International science event hosted by Germany

International Years of Science is an annual event that was hosted by the German Federal Ministry of Education and Research (BMBF) starting in 2007. The event promotes university research and development projects and support for vocational education.

The German BMBF and the corresponding ministry in the partner country invite research institutions and educational establishments to present their joint projects to the public. The International Bureau of the BMBF at the German Aerospace Center (DLR) supports the BMBF in the coordination and communications activities of the International Years of Science.

== Previous events ==
=== The German-Egyptian Year of Science and Technology 2007 ===
The motto of the German-Egyptian Year of Science and Technology was "Linking Scientific Masterminds". It was jointly launched by the Research Ministers of both countries on 15 January 2007 in Cairo.

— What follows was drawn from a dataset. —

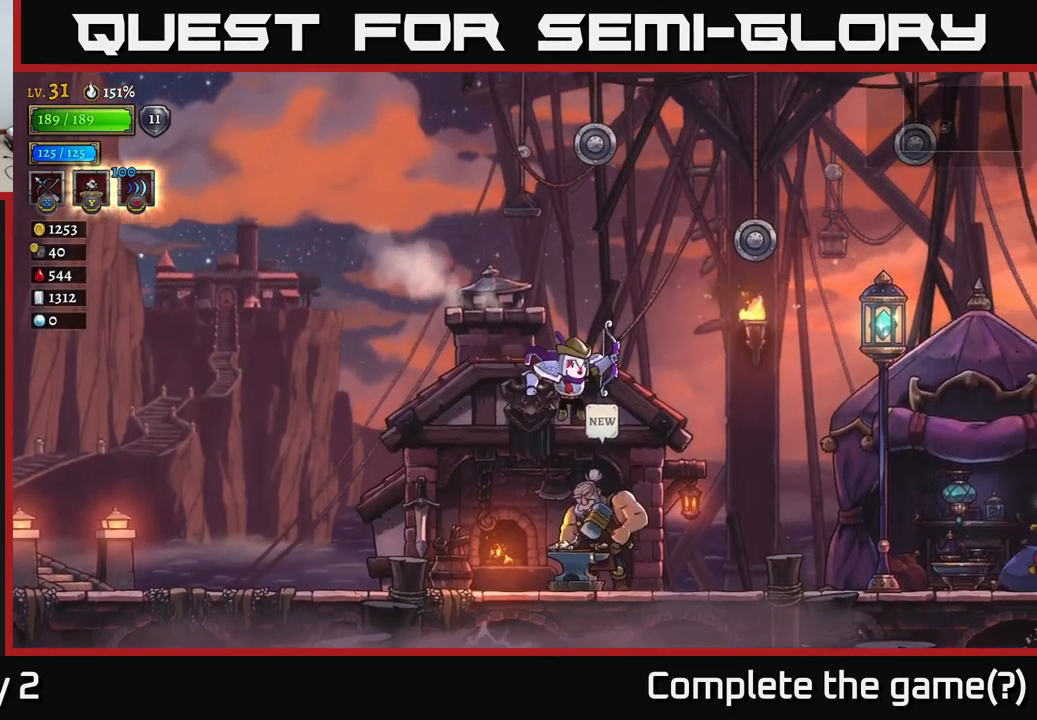
{"buttons": [], "left_stick": "right", "right_stick": "center", "events": []}
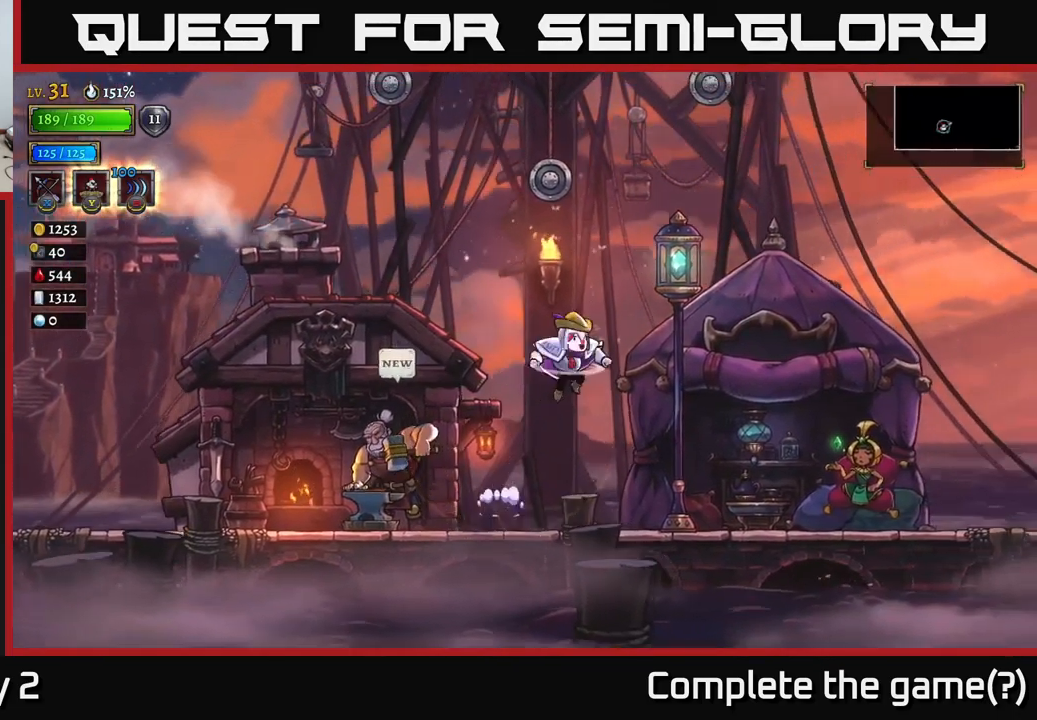
{"buttons": [], "left_stick": "left", "right_stick": "center", "events": [[450, "left_stick", "left"]]}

It implemented a German-Egyptian Research Fund (GERF) and the German University of Cairo (GUC). These events included the opening ceremony in Cairo, the multimedia show "Culturama" in Berlin, the open day on the research vessel METEOR in Port Said, the centennial celebration of the German Archaeological Institute in Cairo, the exhibition "Egypt’s Sunken Treasures" in Bonn, and the exhibition of mummies and an accompanying academic programme at the Landesmuseum.

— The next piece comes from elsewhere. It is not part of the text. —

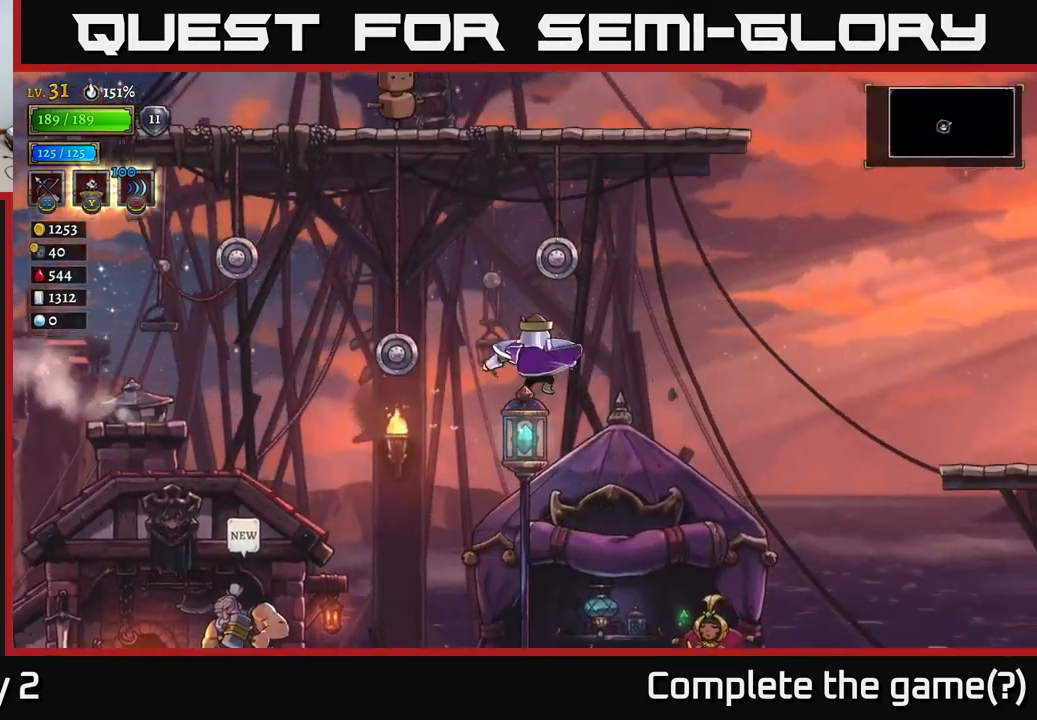
{"buttons": [], "left_stick": "right", "right_stick": "center", "events": [[367, "left_stick", "right"]]}
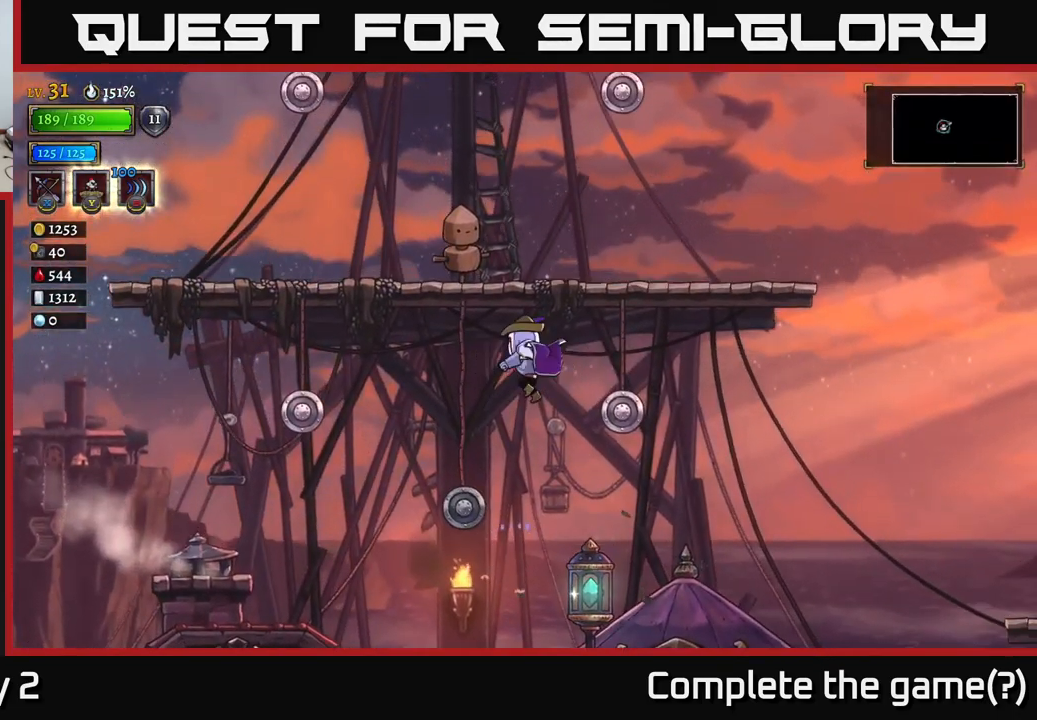
{"buttons": [], "left_stick": "left", "right_stick": "center", "events": [[334, "left_stick", "left"]]}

=== The German-Israeli Year of Science and Technology 2008 ===
The German-Israeli Year of Science and Technology was held in Berlin on 8 April 2008. Emphasis was given to cooperation between Israel and Germany. The BMBF introduced the Award for Research Cooperation and Highest Excellence (ARCHES). The application and selection procedure is administered by the Minerva Foundation.

=== German-Chinese Year of Science and Education 2009/10 ===
The slogan "Together on the road to knowledge" was the motto of the German-Chinese Year of Science and Education 2009/10, which took place from March 2009 to June 2010. German and Chinese came together at more than 200 events, which included the Lindau Nobel Laureate Meeting and the BMBF's participation in Shenyang and Wuhan on the topic of "sustainable urban development" during the campaign "Germany and China – Moving Ahead Together".

=== German-Brazilian Year of Science, Technology and Innovation 2010/11 ===
Events in the field of science were held in Germany and Brazil from April 2010 to April 2011. The slogan of the events was "sustainable:innovative". More than 100 events took place, including 60 'best practice' projects. It included the Brazil Week at Münster University, the "Eye of the Sky" touring exhibition of the German Aerospace Center (DLR) and a promotional tour through Brazil. The German-Brazilian Year launched the foundation of an agricultural research laboratory at the Brazilian Agricultural Research Corporation (EMBRAPA) under the umbrella of the Helmholtz Research Centre Jülich.

=== German-Russian Year of Education, Science and Innovation 2011/12 ===
The German-Russian Year slogan was "Partnership of Ideas". More than 200 events were held between May 2011 and May 2012. Eighteen select German universities hosted "Russia Weeks". The Russia country campaign runs from 2012 to 2014 as part of the "Promoting Innovation in Germany" initiative under the umbrella of "Research in Germany".

=== German-South African Year of Science 2012/2013 ===
The German-South African Year of Science slogan was "Enhancing Science Partnerships for Innovation and Sustainable Development". The ministries of the two countries sponsored 41 projects; lecture series were also held. The establishment of a joint research chair was agreed at the end of the Science Year.